» **Records for the task**:
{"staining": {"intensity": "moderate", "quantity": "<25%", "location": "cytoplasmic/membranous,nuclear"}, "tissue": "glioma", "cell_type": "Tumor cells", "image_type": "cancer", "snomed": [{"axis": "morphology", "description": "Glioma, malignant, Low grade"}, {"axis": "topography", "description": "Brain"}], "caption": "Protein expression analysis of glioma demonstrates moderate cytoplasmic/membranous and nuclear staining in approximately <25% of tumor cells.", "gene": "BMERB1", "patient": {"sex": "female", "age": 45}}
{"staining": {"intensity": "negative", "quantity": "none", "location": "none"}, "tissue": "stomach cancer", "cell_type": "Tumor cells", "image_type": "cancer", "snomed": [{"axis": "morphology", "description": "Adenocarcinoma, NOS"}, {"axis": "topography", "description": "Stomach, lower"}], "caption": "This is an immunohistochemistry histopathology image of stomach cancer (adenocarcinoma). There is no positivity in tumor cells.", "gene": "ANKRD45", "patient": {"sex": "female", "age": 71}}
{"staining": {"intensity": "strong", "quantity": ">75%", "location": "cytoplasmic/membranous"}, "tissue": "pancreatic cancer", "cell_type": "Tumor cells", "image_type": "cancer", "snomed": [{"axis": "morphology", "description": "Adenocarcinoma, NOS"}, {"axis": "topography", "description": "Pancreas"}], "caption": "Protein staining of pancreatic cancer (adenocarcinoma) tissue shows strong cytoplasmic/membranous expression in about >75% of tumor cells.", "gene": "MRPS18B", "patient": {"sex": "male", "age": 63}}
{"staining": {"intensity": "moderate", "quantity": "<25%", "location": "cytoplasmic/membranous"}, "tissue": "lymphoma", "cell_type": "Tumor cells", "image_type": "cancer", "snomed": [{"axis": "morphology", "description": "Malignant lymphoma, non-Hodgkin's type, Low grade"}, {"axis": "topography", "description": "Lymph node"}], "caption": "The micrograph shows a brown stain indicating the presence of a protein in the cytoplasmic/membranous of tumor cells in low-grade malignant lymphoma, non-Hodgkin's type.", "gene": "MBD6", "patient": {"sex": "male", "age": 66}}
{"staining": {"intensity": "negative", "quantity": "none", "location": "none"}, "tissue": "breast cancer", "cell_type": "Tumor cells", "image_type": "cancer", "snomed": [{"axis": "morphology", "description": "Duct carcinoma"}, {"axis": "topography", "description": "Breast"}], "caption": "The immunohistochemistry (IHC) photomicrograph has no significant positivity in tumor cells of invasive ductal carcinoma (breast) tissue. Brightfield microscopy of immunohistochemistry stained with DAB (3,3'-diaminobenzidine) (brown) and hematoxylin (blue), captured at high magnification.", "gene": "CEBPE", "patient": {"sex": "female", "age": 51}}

» **Required action**:
Restating every entry above word for word is the whole task.

» **Expected answer**:
{"staining": {"intensity": "moderate", "quantity": "<25%", "location": "cytoplasmic/membranous,nuclear"}, "tissue": "glioma", "cell_type": "Tumor cells", "image_type": "cancer", "snomed": [{"axis": "morphology", "description": "Glioma, malignant, Low grade"}, {"axis": "topography", "description": "Brain"}], "caption": "Protein expression analysis of glioma demonstrates moderate cytoplasmic/membranous and nuclear staining in approximately <25% of tumor cells.", "gene": "BMERB1", "patient": {"sex": "female", "age": 45}}
{"staining": {"intensity": "negative", "quantity": "none", "location": "none"}, "tissue": "stomach cancer", "cell_type": "Tumor cells", "image_type": "cancer", "snomed": [{"axis": "morphology", "description": "Adenocarcinoma, NOS"}, {"axis": "topography", "description": "Stomach, lower"}], "caption": "This is an immunohistochemistry histopathology image of stomach cancer (adenocarcinoma). There is no positivity in tumor cells.", "gene": "ANKRD45", "patient": {"sex": "female", "age": 71}}
{"staining": {"intensity": "strong", "quantity": ">75%", "location": "cytoplasmic/membranous"}, "tissue": "pancreatic cancer", "cell_type": "Tumor cells", "image_type": "cancer", "snomed": [{"axis": "morphology", "description": "Adenocarcinoma, NOS"}, {"axis": "topography", "description": "Pancreas"}], "caption": "Protein staining of pancreatic cancer (adenocarcinoma) tissue shows strong cytoplasmic/membranous expression in about >75% of tumor cells.", "gene": "MRPS18B", "patient": {"sex": "male", "age": 63}}
{"staining": {"intensity": "moderate", "quantity": "<25%", "location": "cytoplasmic/membranous"}, "tissue": "lymphoma", "cell_type": "Tumor cells", "image_type": "cancer", "snomed": [{"axis": "morphology", "description": "Malignant lymphoma, non-Hodgkin's type, Low grade"}, {"axis": "topography", "description": "Lymph node"}], "caption": "The micrograph shows a brown stain indicating the presence of a protein in the cytoplasmic/membranous of tumor cells in low-grade malignant lymphoma, non-Hodgkin's type.", "gene": "MBD6", "patient": {"sex": "male", "age": 66}}
{"staining": {"intensity": "negative", "quantity": "none", "location": "none"}, "tissue": "breast cancer", "cell_type": "Tumor cells", "image_type": "cancer", "snomed": [{"axis": "morphology", "description": "Duct carcinoma"}, {"axis": "topography", "description": "Breast"}], "caption": "The immunohistochemistry (IHC) photomicrograph has no significant positivity in tumor cells of invasive ductal carcinoma (breast) tissue. Brightfield microscopy of immunohistochemistry stained with DAB (3,3'-diaminobenzidine) (brown) and hematoxylin (blue), captured at high magnification.", "gene": "CEBPE", "patient": {"sex": "female", "age": 51}}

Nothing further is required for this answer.